A task is used to perform various operations on data. The following describes the uses of various tasks:
A data synchronization node task is used to copy data from RDS to MaxCompute.
A MaxCompute SQL node task is used to run MaxCompute SQL for data conversion.
A flow task is used to perform a series of data conversions among several inner SQL nodes.
Each task uses zero or more data tables (data sets) as an input, and generates one or more data tables (data sets) as the output.
Tasks are divided into node tasks, flow tasks, and inner nodes. See the relationships between these tasks in the following figure:
A node task is an operation performed on data. It can be configured to be dependent on other node tasks and flow tasks to form a Directed Acyclic Graph (DAG).
A flow task is formed by a group of inner nodes that are processing a small business. We recommend using less than 10 flow tasks. Inner nodes of a flow task cannot depend on by other flow or node tasks.
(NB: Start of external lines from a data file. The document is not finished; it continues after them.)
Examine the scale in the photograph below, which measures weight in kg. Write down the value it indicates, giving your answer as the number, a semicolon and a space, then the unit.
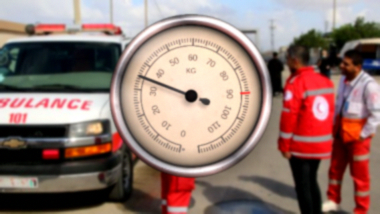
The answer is 35; kg
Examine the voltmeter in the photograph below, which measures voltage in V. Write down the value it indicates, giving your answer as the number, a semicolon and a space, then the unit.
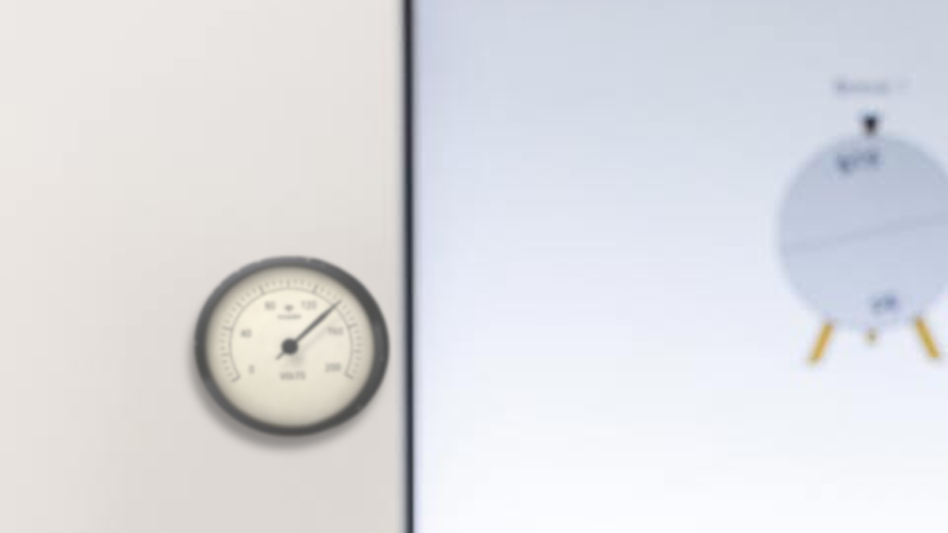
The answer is 140; V
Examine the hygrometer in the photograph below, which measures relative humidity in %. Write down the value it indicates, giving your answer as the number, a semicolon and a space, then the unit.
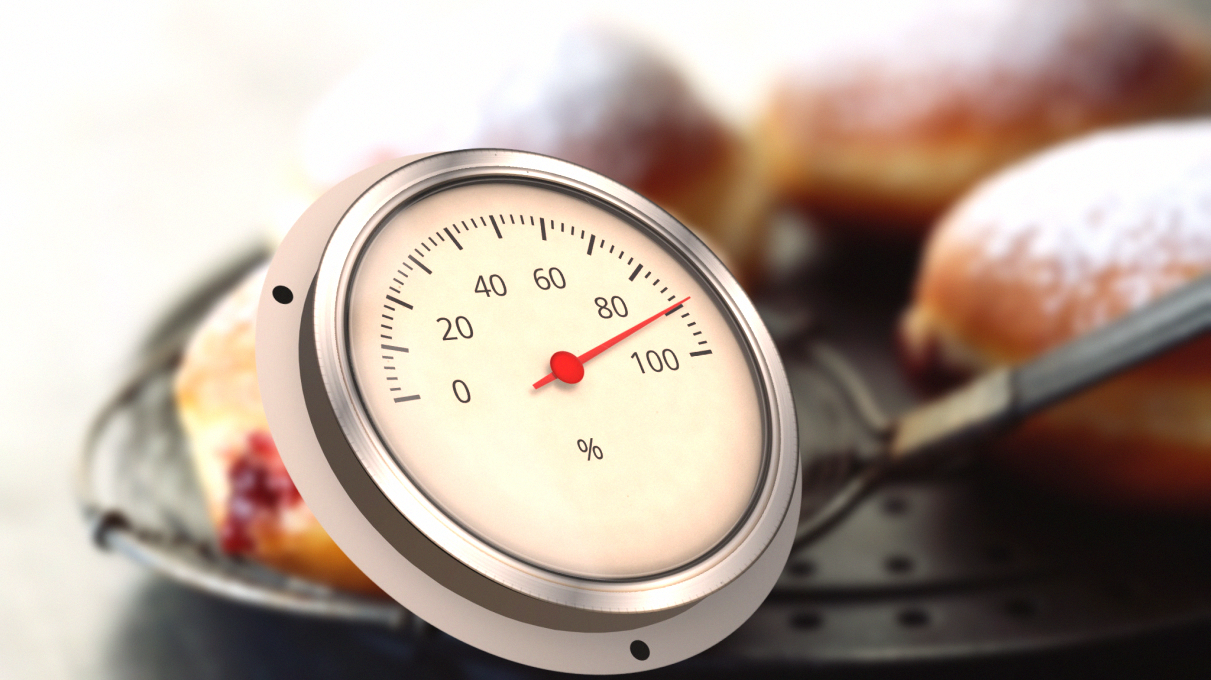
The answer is 90; %
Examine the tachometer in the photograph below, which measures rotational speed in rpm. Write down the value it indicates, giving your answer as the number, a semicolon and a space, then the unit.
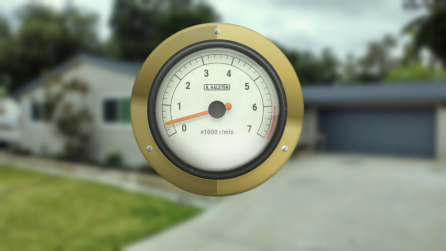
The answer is 400; rpm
A flow task can be configured to be dependent on other flow and node tasks to form a DAG.
An inner node is a node inside a flow task. It basically provides the same capabilities as a node task. Its scheduling frequency is inherited from the scheduling frequency of the flow task, and cannot be configured independently. The dependency can only be dragged.
For more infomation about data operation types, see Task type description.
When a task is scheduled by the system or triggered manually, an instance is generated. An instance is a snapshot that runs by a task at a certain moment. The instance contains the task operating time, operating status, operating logs, and other information. For example:
Assume that Task 1 is configured to run at 02:00 each day. In this case, the scheduling system automatically generates a snapshot at the time predefined by the periodic node task at 23:30 each day. That is, the instance of Task 1 to be run at 02:00 the next day. When it is detected that the upstream task is complete, the system automatically runs the Task 1 instance at 02:00 the next day.
You can query task instance information on the O&M Center > Task O&M page.
Submit is a process by which the developed node task or flow task is released from the development environment to the scheduling system. After a task is submitted, its code and scheduling configuration are synchronized to the scheduling system, which schedules the task according to the configuration.
Node tasks and flow tasks that are not submitted, do not enter the scheduling system.
A script is a code storage space that is provided for data analysis. The script code cannot be released to the scheduling system, and its scheduling parameters cannot be configured. It can only be used for data query and analysis.
In DataWorks, you can use interfaces for resource and function management. Resources and functions that are managed through other MaxCompute methods, cannot be queried in DataWorks.